A Dinosaur, an Ohioan, and a Comic Walk into a Bar…
Dinosaur Jr. headlined a short bill with fellow 90s alt-rock heavy hitters Guided By Voices at Boston’s House of Blues on Saturday, 26 November 2022. Comedian Eugene Mirman opened.
It was a night for nostalgia and a night for celebrating the here and now. Look in the eye of the fans who packed the house at House of Blues, and you can tell who’s here for what.

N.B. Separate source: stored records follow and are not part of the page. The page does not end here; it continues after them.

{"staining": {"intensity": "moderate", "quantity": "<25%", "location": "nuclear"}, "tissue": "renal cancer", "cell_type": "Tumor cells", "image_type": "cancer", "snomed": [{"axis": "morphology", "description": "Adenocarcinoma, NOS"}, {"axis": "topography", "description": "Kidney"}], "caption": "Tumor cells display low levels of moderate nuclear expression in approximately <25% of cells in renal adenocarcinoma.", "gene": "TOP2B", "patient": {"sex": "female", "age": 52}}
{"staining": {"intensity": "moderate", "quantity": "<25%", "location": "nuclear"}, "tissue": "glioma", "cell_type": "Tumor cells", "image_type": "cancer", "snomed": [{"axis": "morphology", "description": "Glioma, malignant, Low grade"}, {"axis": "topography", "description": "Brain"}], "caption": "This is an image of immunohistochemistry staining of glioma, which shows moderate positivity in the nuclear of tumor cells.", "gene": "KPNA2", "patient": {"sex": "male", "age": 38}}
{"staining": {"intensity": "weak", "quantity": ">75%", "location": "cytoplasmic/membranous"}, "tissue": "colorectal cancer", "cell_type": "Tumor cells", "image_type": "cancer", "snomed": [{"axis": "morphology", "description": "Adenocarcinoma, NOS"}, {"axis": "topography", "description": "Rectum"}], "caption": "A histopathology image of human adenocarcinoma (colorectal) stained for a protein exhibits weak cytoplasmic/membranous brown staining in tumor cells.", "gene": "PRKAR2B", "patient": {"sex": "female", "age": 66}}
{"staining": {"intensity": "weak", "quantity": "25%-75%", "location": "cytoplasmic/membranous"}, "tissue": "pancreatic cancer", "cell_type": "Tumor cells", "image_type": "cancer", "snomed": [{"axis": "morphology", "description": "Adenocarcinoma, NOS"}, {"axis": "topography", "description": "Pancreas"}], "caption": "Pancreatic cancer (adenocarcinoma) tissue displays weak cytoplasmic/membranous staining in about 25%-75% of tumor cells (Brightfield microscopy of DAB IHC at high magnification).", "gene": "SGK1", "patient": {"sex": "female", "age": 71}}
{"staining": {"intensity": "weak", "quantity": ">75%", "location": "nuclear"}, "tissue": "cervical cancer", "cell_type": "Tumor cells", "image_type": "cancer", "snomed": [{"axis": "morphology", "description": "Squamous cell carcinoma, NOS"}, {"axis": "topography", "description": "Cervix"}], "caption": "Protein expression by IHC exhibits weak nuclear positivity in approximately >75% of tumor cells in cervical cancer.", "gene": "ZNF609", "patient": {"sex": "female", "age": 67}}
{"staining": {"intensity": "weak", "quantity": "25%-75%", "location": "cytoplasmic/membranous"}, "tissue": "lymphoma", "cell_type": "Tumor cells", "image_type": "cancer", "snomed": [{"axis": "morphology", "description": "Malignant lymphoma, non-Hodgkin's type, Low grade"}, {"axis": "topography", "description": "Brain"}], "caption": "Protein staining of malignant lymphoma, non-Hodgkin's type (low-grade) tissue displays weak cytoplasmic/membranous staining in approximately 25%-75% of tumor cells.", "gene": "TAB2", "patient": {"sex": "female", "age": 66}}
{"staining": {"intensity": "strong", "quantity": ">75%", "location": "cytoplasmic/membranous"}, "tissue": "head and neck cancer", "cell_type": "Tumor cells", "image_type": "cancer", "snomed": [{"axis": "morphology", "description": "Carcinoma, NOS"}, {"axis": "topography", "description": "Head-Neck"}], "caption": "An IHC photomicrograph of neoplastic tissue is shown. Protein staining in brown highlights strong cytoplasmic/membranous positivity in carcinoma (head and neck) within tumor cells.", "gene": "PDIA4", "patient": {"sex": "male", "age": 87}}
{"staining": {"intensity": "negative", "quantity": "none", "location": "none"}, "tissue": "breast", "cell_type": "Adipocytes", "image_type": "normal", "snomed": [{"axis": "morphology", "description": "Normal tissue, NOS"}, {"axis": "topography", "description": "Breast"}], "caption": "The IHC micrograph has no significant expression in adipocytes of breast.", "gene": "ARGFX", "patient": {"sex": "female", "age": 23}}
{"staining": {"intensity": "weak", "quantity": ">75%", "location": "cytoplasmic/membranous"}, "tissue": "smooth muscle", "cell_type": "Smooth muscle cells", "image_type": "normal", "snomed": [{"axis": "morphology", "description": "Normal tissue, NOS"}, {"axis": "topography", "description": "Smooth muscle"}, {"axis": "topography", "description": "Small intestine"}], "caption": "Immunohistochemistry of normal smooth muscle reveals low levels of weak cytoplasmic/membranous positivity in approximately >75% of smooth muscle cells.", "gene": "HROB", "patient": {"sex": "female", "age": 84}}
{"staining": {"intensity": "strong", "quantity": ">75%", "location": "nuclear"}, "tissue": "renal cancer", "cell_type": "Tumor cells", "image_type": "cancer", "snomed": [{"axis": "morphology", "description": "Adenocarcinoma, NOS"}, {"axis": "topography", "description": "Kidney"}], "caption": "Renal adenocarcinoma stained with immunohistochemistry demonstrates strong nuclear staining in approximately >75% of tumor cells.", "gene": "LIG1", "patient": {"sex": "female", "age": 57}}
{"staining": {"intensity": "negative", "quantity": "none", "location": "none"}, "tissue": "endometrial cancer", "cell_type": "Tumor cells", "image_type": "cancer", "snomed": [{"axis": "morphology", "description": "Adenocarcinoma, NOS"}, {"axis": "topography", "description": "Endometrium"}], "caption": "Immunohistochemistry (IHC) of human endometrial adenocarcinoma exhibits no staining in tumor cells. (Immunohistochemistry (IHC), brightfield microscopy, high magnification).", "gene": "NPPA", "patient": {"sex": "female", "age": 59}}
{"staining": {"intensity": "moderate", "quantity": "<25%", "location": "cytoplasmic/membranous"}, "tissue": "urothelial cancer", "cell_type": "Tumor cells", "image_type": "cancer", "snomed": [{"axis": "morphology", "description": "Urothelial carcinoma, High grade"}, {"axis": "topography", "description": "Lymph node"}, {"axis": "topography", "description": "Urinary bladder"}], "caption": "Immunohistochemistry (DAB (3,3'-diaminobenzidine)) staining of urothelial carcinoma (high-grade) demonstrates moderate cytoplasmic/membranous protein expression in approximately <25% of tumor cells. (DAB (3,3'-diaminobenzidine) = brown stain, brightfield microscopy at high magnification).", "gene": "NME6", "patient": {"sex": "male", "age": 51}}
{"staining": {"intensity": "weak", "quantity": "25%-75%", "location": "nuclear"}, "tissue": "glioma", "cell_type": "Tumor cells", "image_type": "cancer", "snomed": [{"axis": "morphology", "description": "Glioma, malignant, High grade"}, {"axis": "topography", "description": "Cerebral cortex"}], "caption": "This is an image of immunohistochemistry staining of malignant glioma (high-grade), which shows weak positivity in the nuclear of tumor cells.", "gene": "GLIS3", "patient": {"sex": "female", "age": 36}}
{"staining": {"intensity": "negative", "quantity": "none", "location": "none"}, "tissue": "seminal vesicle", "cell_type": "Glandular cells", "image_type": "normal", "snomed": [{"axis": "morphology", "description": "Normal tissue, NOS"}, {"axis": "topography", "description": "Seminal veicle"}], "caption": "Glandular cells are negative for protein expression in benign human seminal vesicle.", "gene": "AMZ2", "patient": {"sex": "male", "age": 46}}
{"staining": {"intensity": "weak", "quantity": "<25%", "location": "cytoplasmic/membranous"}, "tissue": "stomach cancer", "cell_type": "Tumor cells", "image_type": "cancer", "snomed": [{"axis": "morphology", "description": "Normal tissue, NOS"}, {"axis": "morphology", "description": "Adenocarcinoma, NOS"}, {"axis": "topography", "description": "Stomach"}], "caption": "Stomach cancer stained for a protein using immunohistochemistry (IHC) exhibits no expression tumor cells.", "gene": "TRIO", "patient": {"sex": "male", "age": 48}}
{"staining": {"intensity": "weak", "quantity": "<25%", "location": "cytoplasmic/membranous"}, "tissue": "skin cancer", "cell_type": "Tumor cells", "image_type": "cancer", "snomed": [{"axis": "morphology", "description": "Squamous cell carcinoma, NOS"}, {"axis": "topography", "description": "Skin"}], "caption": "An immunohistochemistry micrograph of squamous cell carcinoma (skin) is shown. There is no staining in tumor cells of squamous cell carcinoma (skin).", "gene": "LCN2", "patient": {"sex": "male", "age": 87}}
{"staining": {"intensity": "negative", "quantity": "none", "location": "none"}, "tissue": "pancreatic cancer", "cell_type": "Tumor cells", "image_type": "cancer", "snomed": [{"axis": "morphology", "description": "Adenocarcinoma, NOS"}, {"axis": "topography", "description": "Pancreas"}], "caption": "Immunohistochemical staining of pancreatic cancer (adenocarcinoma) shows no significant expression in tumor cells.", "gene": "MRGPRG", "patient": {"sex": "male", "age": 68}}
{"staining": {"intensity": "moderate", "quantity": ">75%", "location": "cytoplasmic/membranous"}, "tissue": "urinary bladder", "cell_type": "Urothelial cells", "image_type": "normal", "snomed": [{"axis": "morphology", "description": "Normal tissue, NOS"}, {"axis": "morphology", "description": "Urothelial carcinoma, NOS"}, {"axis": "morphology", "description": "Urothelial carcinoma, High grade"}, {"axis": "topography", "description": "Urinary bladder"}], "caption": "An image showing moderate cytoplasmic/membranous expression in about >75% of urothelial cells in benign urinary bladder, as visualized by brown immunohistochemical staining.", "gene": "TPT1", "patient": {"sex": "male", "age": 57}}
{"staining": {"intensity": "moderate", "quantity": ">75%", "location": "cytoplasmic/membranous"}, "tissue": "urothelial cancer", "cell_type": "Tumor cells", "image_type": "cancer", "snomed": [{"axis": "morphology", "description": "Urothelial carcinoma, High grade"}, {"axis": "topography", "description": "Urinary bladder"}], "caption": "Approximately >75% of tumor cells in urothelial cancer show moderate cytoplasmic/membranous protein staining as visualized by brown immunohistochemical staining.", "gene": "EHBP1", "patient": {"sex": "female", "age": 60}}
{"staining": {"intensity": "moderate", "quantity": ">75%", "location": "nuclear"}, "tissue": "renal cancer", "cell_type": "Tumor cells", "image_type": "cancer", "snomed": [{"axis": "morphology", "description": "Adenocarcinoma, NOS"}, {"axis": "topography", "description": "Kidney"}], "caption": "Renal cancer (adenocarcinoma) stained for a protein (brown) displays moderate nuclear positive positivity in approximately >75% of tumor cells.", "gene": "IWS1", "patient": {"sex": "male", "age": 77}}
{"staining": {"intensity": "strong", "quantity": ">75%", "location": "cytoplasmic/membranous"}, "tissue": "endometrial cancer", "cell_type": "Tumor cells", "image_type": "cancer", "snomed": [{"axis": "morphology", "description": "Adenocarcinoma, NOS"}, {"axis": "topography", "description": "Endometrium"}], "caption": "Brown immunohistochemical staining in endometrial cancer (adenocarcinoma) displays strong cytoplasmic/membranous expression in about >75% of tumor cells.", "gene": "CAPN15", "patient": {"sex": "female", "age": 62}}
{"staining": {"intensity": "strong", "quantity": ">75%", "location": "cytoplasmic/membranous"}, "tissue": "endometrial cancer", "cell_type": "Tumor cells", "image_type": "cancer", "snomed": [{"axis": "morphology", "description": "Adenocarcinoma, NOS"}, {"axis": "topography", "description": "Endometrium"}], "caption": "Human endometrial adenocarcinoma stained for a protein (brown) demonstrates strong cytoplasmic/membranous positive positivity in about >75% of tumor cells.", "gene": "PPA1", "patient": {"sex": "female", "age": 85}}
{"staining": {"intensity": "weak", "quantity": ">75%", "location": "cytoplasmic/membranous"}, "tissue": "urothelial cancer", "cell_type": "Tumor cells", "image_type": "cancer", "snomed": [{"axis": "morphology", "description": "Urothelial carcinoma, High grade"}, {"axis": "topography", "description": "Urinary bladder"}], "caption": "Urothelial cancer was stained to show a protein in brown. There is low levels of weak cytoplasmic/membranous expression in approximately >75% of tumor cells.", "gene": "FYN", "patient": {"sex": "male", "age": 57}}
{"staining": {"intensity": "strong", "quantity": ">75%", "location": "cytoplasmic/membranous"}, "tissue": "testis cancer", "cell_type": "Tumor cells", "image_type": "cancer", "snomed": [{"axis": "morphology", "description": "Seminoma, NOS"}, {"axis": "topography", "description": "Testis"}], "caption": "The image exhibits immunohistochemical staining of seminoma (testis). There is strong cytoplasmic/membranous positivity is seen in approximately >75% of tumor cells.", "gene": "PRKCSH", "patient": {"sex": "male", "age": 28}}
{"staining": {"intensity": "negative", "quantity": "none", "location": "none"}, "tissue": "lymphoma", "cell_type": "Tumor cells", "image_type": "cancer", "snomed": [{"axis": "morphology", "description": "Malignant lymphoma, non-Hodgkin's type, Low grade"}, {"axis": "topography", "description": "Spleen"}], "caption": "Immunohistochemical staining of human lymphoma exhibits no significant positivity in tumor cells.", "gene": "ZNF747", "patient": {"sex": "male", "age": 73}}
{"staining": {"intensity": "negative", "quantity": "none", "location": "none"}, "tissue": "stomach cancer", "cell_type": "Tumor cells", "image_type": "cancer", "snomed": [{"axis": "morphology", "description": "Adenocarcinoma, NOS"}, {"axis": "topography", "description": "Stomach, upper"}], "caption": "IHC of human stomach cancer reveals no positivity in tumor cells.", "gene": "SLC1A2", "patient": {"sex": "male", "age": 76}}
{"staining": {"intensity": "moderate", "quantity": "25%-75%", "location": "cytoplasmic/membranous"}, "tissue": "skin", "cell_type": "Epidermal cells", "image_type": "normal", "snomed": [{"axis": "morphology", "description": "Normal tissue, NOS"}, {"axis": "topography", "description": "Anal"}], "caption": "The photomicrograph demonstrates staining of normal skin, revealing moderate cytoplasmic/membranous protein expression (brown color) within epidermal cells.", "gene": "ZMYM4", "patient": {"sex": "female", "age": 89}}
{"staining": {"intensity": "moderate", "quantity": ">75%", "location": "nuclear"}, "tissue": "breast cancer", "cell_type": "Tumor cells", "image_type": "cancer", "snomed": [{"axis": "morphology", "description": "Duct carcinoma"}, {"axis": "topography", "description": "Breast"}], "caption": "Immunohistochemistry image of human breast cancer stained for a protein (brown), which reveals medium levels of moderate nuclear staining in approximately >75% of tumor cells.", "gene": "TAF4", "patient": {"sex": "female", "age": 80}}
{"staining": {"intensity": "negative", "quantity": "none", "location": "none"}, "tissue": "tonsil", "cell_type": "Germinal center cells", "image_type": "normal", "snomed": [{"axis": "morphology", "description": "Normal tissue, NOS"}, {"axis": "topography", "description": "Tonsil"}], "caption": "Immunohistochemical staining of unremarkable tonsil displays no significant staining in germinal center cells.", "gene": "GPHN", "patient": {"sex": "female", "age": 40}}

The nostalgia fans were the middle-aged types who triangulated their dress code somewhere between office casual and backyard barbecuing. They came as Cool Mom and Dad pairs, and they each spent the show internally debating whether they still like “this kind of music” or were just excited about a night away from the kids. Or they came in groups, usually male, which paraded around the venue buying rounds and slapping each other on the back. You could’ve swapped Eugene Mirman in for lead guitar and the nostalgia fans might not have noticed.
The rest of the fans were a motley assortment of diehards, scene freaks, and curiosity seekers celebrating the here and now. Don’t tell Dinosaur Jr. or Guided By Voices that they’re nostalgia acts. Both bands have well-received new albums, regular touring schedules, and draw interest from a younger generation that wears Nirvana and Metallica t-shirts without irony. If the old Francis Fukuyama thesis about the end of history holds true anywhere (it probably doesn’t), it holds true in the streamable omnipresent of pop music in which Louis Jordan, Led Zeppelin, and Lady Gaga all become playlist immortals of equal rank. Why not Dino Jr. and GBV too, now and forever?
But first – comedy, ladies and gentlemen. If a comedian strikes you as out of place at a music gig, reflect on the long tradition of variety shows that draw no hard line between types of entertainment. Whatever gets asses in the seats. Comedians have also become staples at the big summer festivals: Coachella, Bonnaroo, SXSW, and more. And if you were going to pick a comedian to open the show in Boston, it might as well be Massachusetts resident (and Hampshire College alum) Eugene Mirman. He trotted out some music-related jokes, walked the crowd through the absurdities of a pre-school application, and included a few plugs for his massive 7xLP (!) comedy record I’m Sorry (You’re Welcome), which includes at least “forty-five minutes” of Mirman crying.
Guided By Voices performed as a five-piece, consisting of two guitars, bass, drums, and longtime mainstay Robert Pollard on vocals. The band out of Dayton, Ohio, known for its comedically prolific output, has a new album on the way, Scalping The Guru. The album figures to be the 45th or so release from GBV. Pollard is in on the joke at this point, one-upping his band’s discography count with the claim that he had released over 120 records as a solo artist. “Hapless indie rock loser who goes on a mission to collect all the original editions in the Extended Pollard Universe” is a terrible documentary film waiting to happen. To help out the crowd at House of Blues, awash in the vast song library, Pollard named the songs as he sang them.
Dinosaur Jr. took the stage after an interlude set by Mirman. The band performed in their typical three-piece, post-2005 reunion lineup, consisting of J Mascis (guitar), Lou Barlow (bass), and Murph (drums). J Mascis set up in front of a massive three-column stack of amplifiers, while Murph and Barlow spotted up stage center and left. Joining them on stage was a scarecrow positioned stage right and a pink monster-thing behind the drumset. Neither bulky, awkward, ugly prop was referenced or involved during the set. Shades of Spinal Tap’s Stonehenge.
The Massachusetts-bred band is touring its new record Sweep It Into Space – and they kept it local during the Thanksgiving holiday, playing three in-state shows in four days. Lou Barlow showed some “Masshole”-love in his crowd banter. The bassist served up a slice of nostalgia as he recalled the band in its early days trucking back and forth from the Pioneer Valley to Boston for gigs. What seemed to stick in his memory above all was the “darkness” along Route 2, back when it was hardly more than a country road and lacked the high-mast lighting that’s standard along most highways nowadays. (There are still plenty of dark stretches along Route 2, but that’s part of its charm. -ed.) The talkative Barlow provided a good counterpoint to J Mascis, who was never known for his crowd work.
Demographics be damned, there was some vintage moshing in the pit that night. Venues have mostly outlawed the practice, but policing it is difficult. Dinosaur Jr. doesn’t play your typical mosh fodder, though the Mascis-penned numbers always seem to contain a few thrash metal breakdowns that will serve the purpose. Toward the end of the set the band played the hits from the Mascis-era of Dinosaur Jr., which were probably the most familiar to the nostalgia seeker. The hits sounded great – maybe better than ever with Lou Barlow back on board, on the bass, and showcasing some of his own songwriting on the new album. And, of course, Murph rocked too.